Problem statement = Return all lines below containing the word "knee".

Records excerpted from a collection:

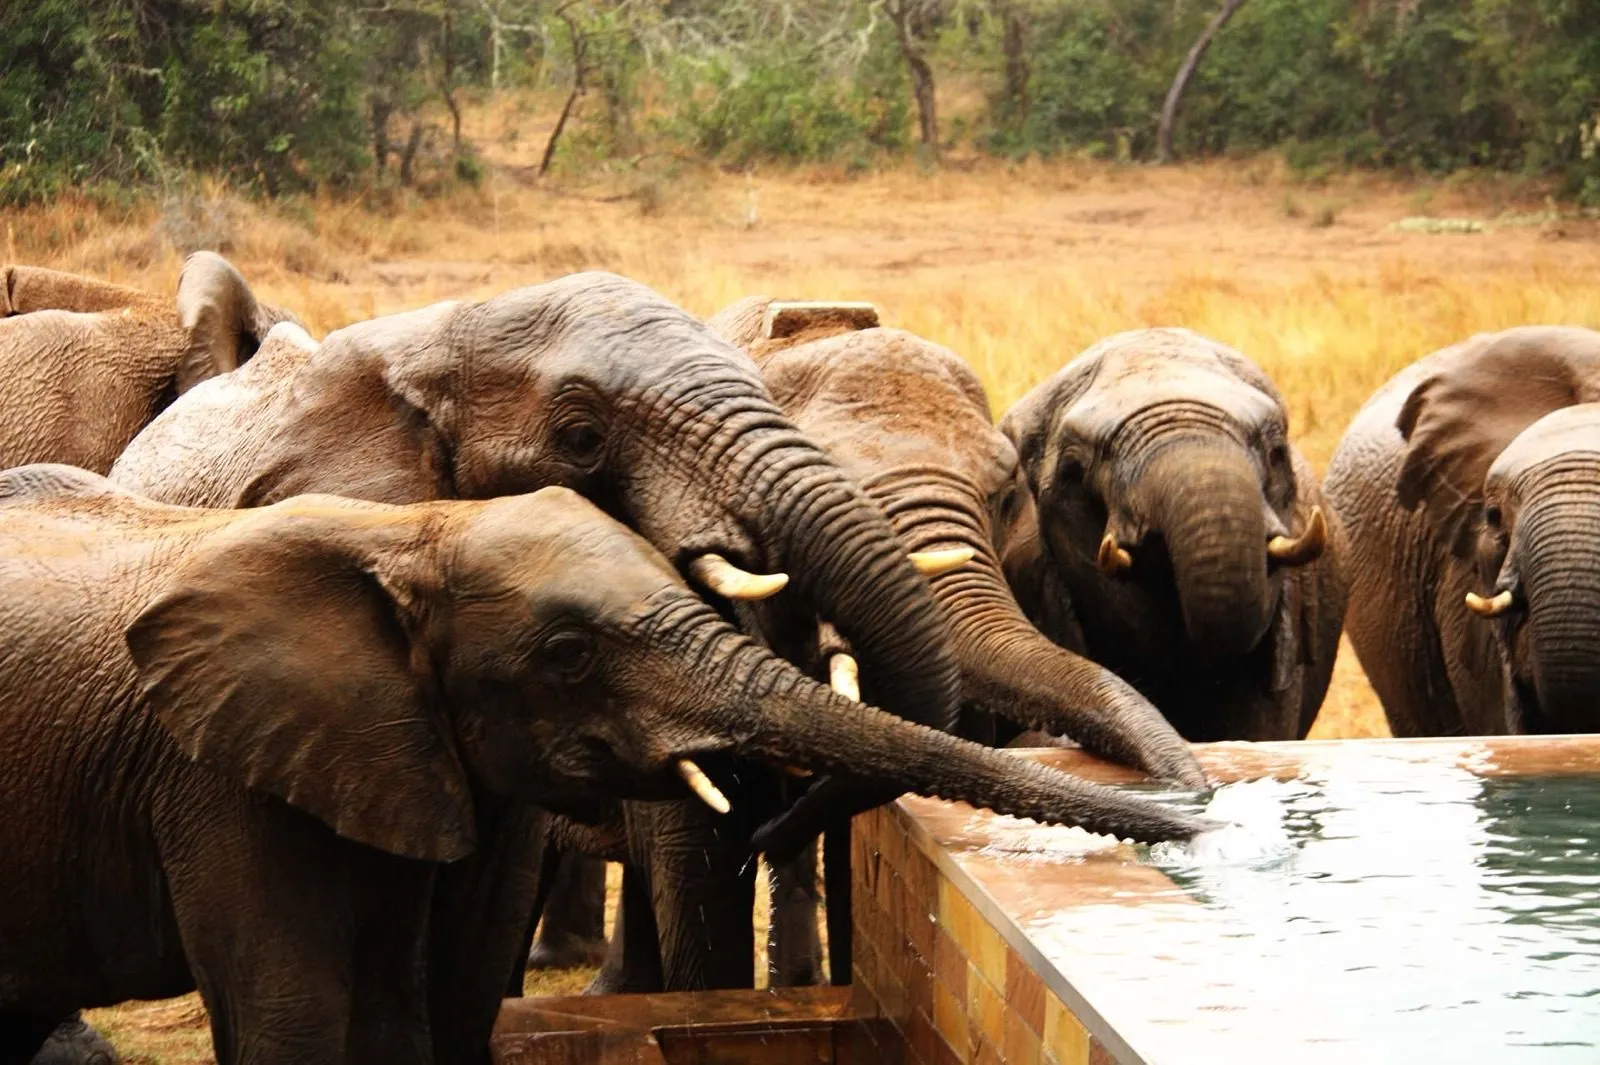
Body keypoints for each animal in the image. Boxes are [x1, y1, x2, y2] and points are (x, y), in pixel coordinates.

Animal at [0, 466, 1203, 1065]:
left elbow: (421, 1007)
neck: (413, 530)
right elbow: (294, 1018)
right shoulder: (216, 776)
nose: (1199, 805)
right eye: (571, 655)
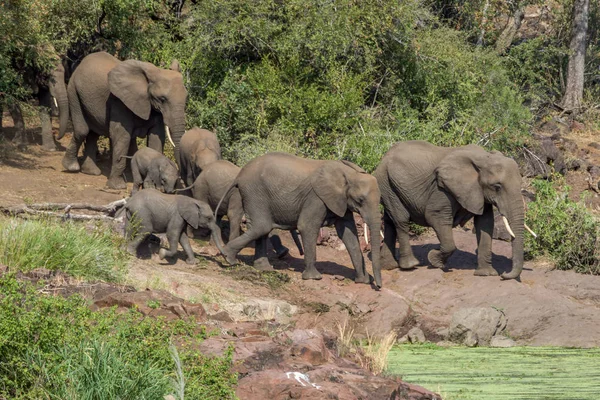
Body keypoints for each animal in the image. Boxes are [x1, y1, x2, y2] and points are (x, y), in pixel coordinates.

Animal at [61, 51, 185, 189]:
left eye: (186, 98)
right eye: (162, 99)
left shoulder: (154, 109)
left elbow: (156, 138)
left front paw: (154, 188)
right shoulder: (119, 102)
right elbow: (122, 137)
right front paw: (117, 186)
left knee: (93, 133)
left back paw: (91, 172)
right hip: (73, 91)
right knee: (82, 130)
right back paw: (71, 167)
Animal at [220, 152, 384, 288]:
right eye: (360, 200)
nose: (378, 286)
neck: (349, 174)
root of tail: (240, 174)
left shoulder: (340, 201)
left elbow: (349, 236)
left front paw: (362, 281)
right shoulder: (316, 198)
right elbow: (307, 226)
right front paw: (314, 278)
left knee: (262, 229)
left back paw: (263, 268)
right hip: (254, 192)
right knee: (262, 227)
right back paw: (228, 257)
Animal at [372, 141, 524, 282]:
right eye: (497, 186)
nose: (504, 275)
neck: (484, 158)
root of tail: (385, 156)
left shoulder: (479, 191)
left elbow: (485, 223)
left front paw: (486, 274)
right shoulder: (442, 189)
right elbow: (435, 216)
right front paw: (434, 260)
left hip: (388, 185)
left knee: (390, 221)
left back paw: (389, 265)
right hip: (386, 183)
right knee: (401, 220)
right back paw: (410, 265)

Response to this exercise =
left knee: (93, 133)
right knee: (82, 130)
left knee: (262, 229)
right knee: (262, 227)
left knee: (390, 221)
right knee: (401, 220)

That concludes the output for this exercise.